Exercise brief:
As an exercise, transcribe the data below in full and exactly, omitting pictures.

── Exercise material

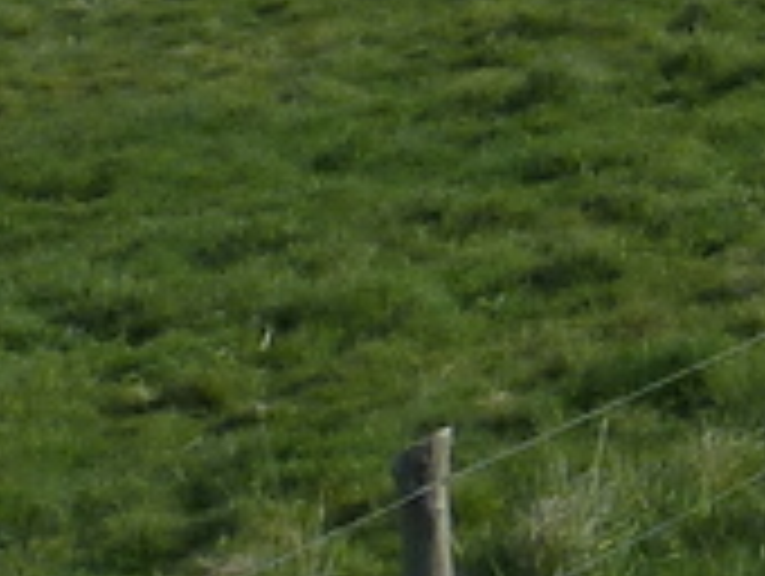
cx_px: 2624
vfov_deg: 8.1
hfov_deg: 8.5
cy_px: -567
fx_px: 3895
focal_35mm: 176
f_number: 5.6
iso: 125
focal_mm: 4.1
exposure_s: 1/500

────

Result of this exercise:
cx_px: 2624
vfov_deg: 8.1
hfov_deg: 8.5
cy_px: -567
fx_px: 3895
focal_35mm: 176
f_number: 5.6
iso: 125
focal_mm: 4.1
exposure_s: 1/500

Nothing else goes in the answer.